Найти тему

"Лоскуток небесной пряжи". О поэзии Юлиана Тувима

На большинстве фотографий польский поэт Юлиан Тувим (1894 – 1953) снят в профиль – всю жизнь он стеснялся огромного родимого пятна, целиком покрывшего щеку. Родившегося с ним мальчика пытались оперировать, но избавиться от отметины не удалось. Так она и осталась с ним на всю жизнь, как странный знак «инаковости» и отверженности при внешнем признании.

Станислав Виткевич. Портрет Юлиана Тувима
Станислав Виткевич. Портрет Юлиана Тувима

В поздние годы Тувим был в Польше едва ли не главным живым классиком – и почти не мог писать то, что хотел, мучась от немоты. Он считался (совершенно заслуженно) остроумнейшим человеком – и страдал от необходимости общаться с людьми, предпочитая закрыться в собственной квартире. Обожал жену и друзей – и находил главную отраду не в окружающем мире, а в книгах, которые собирал постоянно. Прекрасно знал, что такое настоящая поэзия – и с маниакальным упорством составлял библиотеку графоманских книг.

Наверное, самым тяжелым в его жизни стало семилетие без Родины – в 1939-м он бежал из Польши в Румынию, затем оказался во Франции, Португалии, Бразилии, США. Но – снова парадокс – вернувшись домой, практически замолчал.

«Юлиан Тувим — поэт, многозвучный и доныне, спустя полвека после его смерти, не отзвучавший. Если остановить, как нынче принято на варшавской улице прохожего, а тем более — девушку, и попросить прочесть на память какое-нибудь любимое стихотворение, вполне возможно, что это будет Тувим», - утверждал его переводчик Анатолий Гелескул.

Был популярен Тувим и в СССР. Переводить его у нас начали еще в 40-х годах. И переводили лучшие из лучших – помимо Гелескула, это Самойлов, Петровых, Слуцкий, Мартынов, Големба. Жаль, что сейчас найти переиздания его стихов (за исключением, быть может, детских), почти невозможно. У авторов блога в библиотеке есть увесистый том «Фокус-покус, или Просьба о пустыне», вышедший в 2008 году. А дальше, увы, тишина.
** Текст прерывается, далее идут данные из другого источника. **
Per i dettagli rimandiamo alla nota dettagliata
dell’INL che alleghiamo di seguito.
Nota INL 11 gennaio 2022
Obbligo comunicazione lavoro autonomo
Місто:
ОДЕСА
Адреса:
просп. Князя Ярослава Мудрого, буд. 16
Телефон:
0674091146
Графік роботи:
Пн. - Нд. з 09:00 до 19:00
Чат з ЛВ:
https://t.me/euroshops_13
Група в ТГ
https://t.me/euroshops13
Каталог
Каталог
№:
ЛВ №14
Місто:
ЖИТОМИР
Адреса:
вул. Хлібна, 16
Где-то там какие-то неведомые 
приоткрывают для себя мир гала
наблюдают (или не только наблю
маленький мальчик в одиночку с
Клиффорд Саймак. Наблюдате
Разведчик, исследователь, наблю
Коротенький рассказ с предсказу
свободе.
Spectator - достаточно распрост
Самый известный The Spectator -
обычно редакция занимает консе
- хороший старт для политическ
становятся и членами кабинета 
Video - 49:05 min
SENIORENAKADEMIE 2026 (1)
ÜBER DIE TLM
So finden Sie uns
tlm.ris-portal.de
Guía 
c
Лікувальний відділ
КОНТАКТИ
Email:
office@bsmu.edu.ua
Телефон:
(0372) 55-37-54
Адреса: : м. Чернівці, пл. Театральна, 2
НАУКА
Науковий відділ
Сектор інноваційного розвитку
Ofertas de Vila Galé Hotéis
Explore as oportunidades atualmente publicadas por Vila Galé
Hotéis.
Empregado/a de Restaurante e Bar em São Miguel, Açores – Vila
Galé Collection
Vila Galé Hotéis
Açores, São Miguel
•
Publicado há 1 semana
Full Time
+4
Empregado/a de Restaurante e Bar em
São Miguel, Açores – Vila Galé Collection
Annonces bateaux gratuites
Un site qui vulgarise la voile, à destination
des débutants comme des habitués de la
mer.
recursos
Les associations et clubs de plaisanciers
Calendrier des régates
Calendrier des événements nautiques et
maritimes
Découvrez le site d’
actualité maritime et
Будут ли у нас когда-то читать его на улицах? Для начала попробуем просто читать.

Квартира

Тут всё не наяву:
И те цветы, что я зову живыми,
И вещи, что зову моими,
И комнаты, в которых я живу;
Тут всё не наяву,
И я хожу шагами не моими, —
Я не ступаю, а сквозь сон плыву.

Из бесконечности волною пенной
Меня сюда забросил океан.
Едва прилягу на диван —
Поток минувшего умчит меня мгновенно.
Засну — и окажусь на дне.
Проснусь — и сквозь редеющий туман
Из темных снов доносится ко мне
Извечный, грозный гул вселенной.

***

Ветерок

Ветерок в тиши повеял
Легкокрылый.
Над рекою одиноко
Я стою.

Я не знаю — что творится,
Жизнь застыла.
Цепенею, предаваясь
Бытию.

То смятенье, что мне душу охватило,
Узнаю.

Что-то в воздухе метнулось,
Отступило.

Так же было пред бездонным
Первым днем.

Чей-то лик пучина отразила.
Веет легкокрылый.

Вечность близится незавершенным
Сном.

Как бы жизнь мое начало ни таила —
Я узнал о нем.

***

Апрельская березка

Не листва, не опушь даже,

А прозрачный, чуть зеленый

Лоскуток небесной пряжи

Тает в роще изумленной.

Если есть на свете где-то

Небо тайное, лесное,

Облака такого цвета

Приплывают к нам весною.

И в березу превратится,

Ляжет тенью придорожной

Эта облачная птица?

Нет, поверить невозможно!

***

Тьма

За окном вулканический страх
Лавой мглы берега затопляет,
И гудят погреба в городах -
Полночь грозная их подстрекает.

Сверху тихо спускается зверь,
Допотопный, тяжелый, дремучий,
Он всё ближе и вот уж теперь -
На глаза надвигается тучей.

Ночь молчит, но, шумна и черна,
Подземелья вода заливает.
Так последняя умирает
Поглощенная тьмою луна.

***

Из «Афоризмов своих, подслушанных и пересказанных»

Мера несправедливости должна быть одинаковой для всех.

Если бы люди не вздыхали, мир бы задохнулся.

Мозг — устройство, с помощью которого мы думаем, что думаем.

Пар — вдохновение воды.

Ребенок с сердцем на вырост.

Честный политик: если подкупить, не надует.

Капитал — общие сбережения в одних руках.

Человека, за год разбогатевшего, следовало повесить годом раньше.